Паровоз наш то по рельсам чухает, а то стоит. И едем мы, куда он везет. А хоть бы куда! С братом — все едино, все хорошо. Ехать — хорошо. Стоять — хорошо. На станциях через пути туда-обратно скакать — хорошо. Когда в темноте выползаю из укрытия своего и тайком на братовы башмаки лицом ложусь — хорошо. Когда, опять же тайком, запах его, спящего, ноздрями вбираю, от пальцев ног, по вершку, по вздоху, и до пальцев рук — хорошо. Когда брат покоя не находит и по пустым вагонам круги нарезает, а я нарезаю следом — и это хорошо. Когда на рассвете по крышам вагонным слоняется — опять хорошо. Все хорошо, и лучше этого не бывать.

А самое большое счастье — когда брат мне чашку с супом недоеденным под лавку сует, и я за ним доедаю: хлебаю баланду пополам с братовым запахом и запах этот вместе с пищей глотаю. В такую минуту скулить готов, так распирает грудь. Но не скулю, не беспокою зря. Терплю.

А у брата терпения нет, ему не надобно. Он паровозами командует, зачем ему терпеть? Как гаркнет «выдавай, что имеешь в подотделе, крыса снабженческая, пока я на тебя жалобу в ЧК не накатал!» — и вокруг от гнева его словно светлее. Я и слов-то таких не знаю, и зачем кричит их брат пустым полкам на складе, не понимаю. А ярко мне, аж глаза слепит. От ярости его — ярко.

У матери любое душевное волнение — и любовь, и сердитость, и испуг — все росло из большой усталости и обернуто было этой усталостью, как войлоком или паклей: толком и не разберешь, где одно, а где другое. Иное дело — брат. Не сердится — ярится и лютует. Не грустит — воет. Зарыдать может или топором все вокруг в щепки порубить. А если уж расхохочется — то широко, до последних зубов. У брата не чувства — костер. Жарче, чем в паровозной топке.

Бывает, сядет поутру на крыше вагонной и пялится на восходящее солнце. И такое внутри него волнение бьется и такая неизбывная тревога, что мир вокруг будто кровью наливается и дрожит. Не от зари — от братовых чувств. Я щурюсь от этой красноты, а все равно потом полдня под веками горит.

Или забредет он в соседнюю комнату. Ночью бывает, редко. Сердце братово в той комнате рядом громче бьется и чаще. А в сердце — радость золотом плещется. И вокруг от этой радости — одно сплошное сияние, как от свечей в русской церкви. Будто залили вагон прозрачной сосновой смолой напополам с медом и солнце в эту медовую смолу опустили. Я бы век на сияние это смотрел и блеском золотым любовался.

Но чаще золотых ночей случаются угольные. Это когда брат хоронит мертвых детей. Откуда берутся — не знаю. Появляются — и все. Брат несет их подальше от поезда и закапывает в землю. И таким наливается горем, такой виной, будто сам этих детей и убивает. А ночь вокруг наливается угольной чернотой. У брата после тех ночей еще долго лицо будто чернилами измазано, до того смурное.
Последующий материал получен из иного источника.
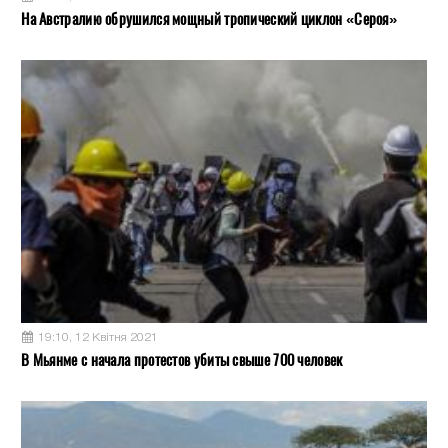
На Австралию обрушился мощный тропический циклон «Сероя»
19:10, 12 Квітня 2021
В Мьянме с начала протестов убиты свыше 700 человек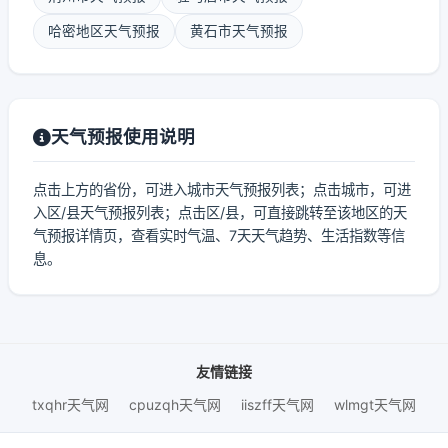
哈密地区天气预报
黄石市天气预报
天气预报使用说明
点击上方的省份，可进入城市天气预报列表；点击城市，可进
入区/县天气预报列表；点击区/县，可直接跳转至该地区的天
气预报详情页，查看实时气温、7天天气趋势、生活指数等信
息。
友情链接
txqhr天气网
cpuzqh天气网
iiszff天气网
wlmgt天气网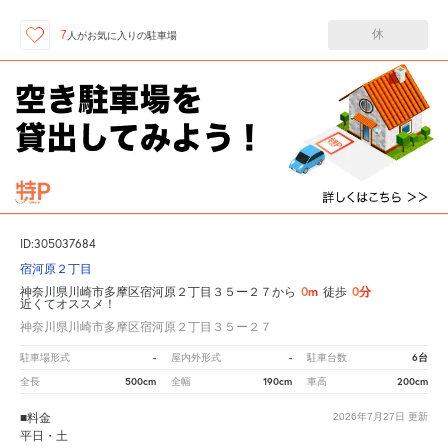
休
7
人が
お気に入りの駐車場
ID:305037684
宿河原２丁目
0m
0分
神奈川県川崎市多摩区宿河原２丁目３５ー２７から
徒歩
近くてオススメ！
神奈川県川崎市多摩区宿河原２丁目３５ー２７
-
-
6台
駐車場形式
屋内外形式
駐車台数
500cm
190cm
200cm
全長
全幅
車高
■料金
2026年7月27日
更新
平日・土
Я смотрю на все эти чувства изблизи, целыми днями смотрю — когда согреюсь, а когда и обожгусь. Брат мой, брат мой, огненный человек.

* * *

Уходи, война, — не нужна. Другой нашелся защитник, сильнее и добрее. Брат. Рядом с ним ничего не страшно. А тебя я кормить не стану — чахни, уходи, сгинь. Люди все сгинули, и ты давай.

Но не хочет.

Я не стану больше звуки-запахи копить. Битвы в голове не допущу, устал от битв. Даже глаза смыкать не стану — так и пролежу всю ночь с открытыми. Сгинь.

Нет, не хочет.

День — не хочет. Второй — не хочет. Неделю — не хочет. Едва глаза закрою — бьются твердое и жидкое; громкие братовы речи — с материным шепотом; муравьи черные из моей избы — с белыми рубахами, какие в поезде нашем по полкам едут. Бьются так, что в черепе трясется и звенит. А я — еле жив, изнемогаю. Мира хочу, мира! Прекратись! Прервись! Подох бы от усталости, если б не брат.
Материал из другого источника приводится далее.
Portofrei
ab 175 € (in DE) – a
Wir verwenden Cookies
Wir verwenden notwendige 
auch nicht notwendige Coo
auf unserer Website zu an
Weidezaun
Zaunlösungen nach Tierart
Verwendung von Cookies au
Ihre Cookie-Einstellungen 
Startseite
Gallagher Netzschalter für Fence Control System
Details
Он меня на руки берет и качает, как сосунка. Мать меня не качала — сил не имела. Колыбель меня не качала — некому было толкать. А брат меня качает. Залезает на вагонную крышу, садится и руки протягивает. Я ложусь на эти руки — замереть и слушать ночную тишину. И войну от себя гнать. Прекратись и сгинь!